読者です 読者をやめる 読者になる 読者になる

行動で愛を証明しよう

出版倫理と性表現について女性読者の立場から考えています。性暴力・DV反対!もっと日本が結婚・子育てしやすい国になりますように。

清掃介護の問題じゃなくて法律の問題だよ

このブログは出版倫理を考えるブログですが、今日は不動産関係のこんなツイートが回ってきたので、ご紹介します。

これは、ハウスクリーニング業者が、おばあちゃんが亡くなった物件に清掃に入ったら、中の状況があまりに酷くてびっくりした。清掃専門の介護が必要ですよ、と問題提起したものです。

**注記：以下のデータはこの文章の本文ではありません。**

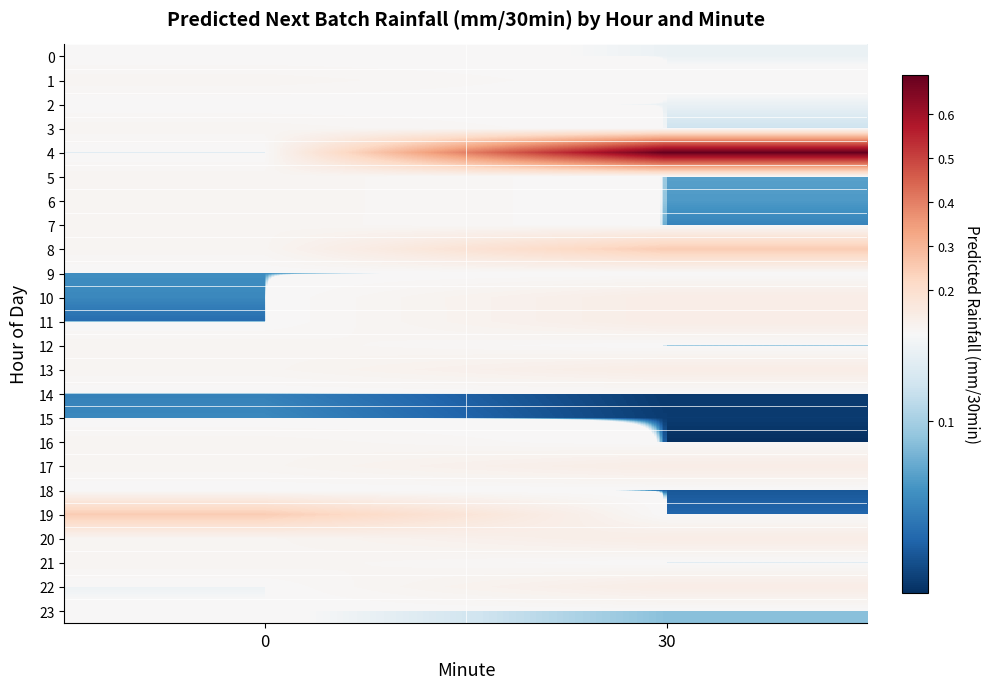

List the series in order of their peak value, highest first.

4, 19, 8, 10, 11, 13, 17, 20, 22, 1, 3, 5, 6, 7, 12, 16, 21, 0, 23, 2, 18, 9, 15, 14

私はこれを読んでいて「あれれ?」と思ったんです。これはおかしいです。

まず、破損しているキッチンの蛇口と、詰まっている三点ユニット(お風呂周り)ですが、おばあちゃんが生きている間に直すべきでした。

ブログには「マンションオーナーと揉めていた」と書かれていますが、民法にこういう規定があるんです。

「賃貸人の修繕義務」について

賃貸物件なのに、雨漏りがしたりして、使用目的に叶わない場合は、賃借人の負担で先に修繕をしてしまって、その費用を賃貸人に請求するということができます(民法608条、費用償還請求権)。

こういうことは、通常は、管理を委託されている不動産業者がやります。マンションの所有者とおばあちゃんの間に不動産屋さんが入っているはずで、交渉はその不動産屋がやるんです。その業者がなんで気づかなかったのかなと思います。そもそも管理を業者に委託していなかったのかもしれません(管理を不動産屋に頼むと、管理委託料がかかるんです。それを節約するために大家が直接管理しているという物件もまれにあります。物件選びの段階で決まってしまうので、私は自分の物件は管理業者で選びました)。

おばあちゃんはおそらくそこまでご存知ないと思うけど、ケアマネージャーが気づけばよかった。訪問介護ヘルパーからケアマネに日報というかたちで、情報が上がるはずなので、そこでケアマネが気づいてうまく対応すれば、こんなことにならないで済んだ。もっとおばあちゃんの生前のQOLは上がったはずです。

あとおかしいのは、太田弁護士は、弁護士なんですから、この費用償還請求権のことを思い出してほしかったなと思います。ツイッターで指摘はしました。

清掃は介護保険だと、家事支援ということでしか認められないと思います。

しかし不動産周りでも例えば「お風呂場が急で、手すりをつけないといけない」という事例だと、介護保険の負担で対応できたと思います。ケアマネがどれだけ気づくかということだと思います。

「おかしい」と思ったことは「おかしい」ってみんなで指摘していかないと世の中良くなりません。今日も一日頑張りましょう。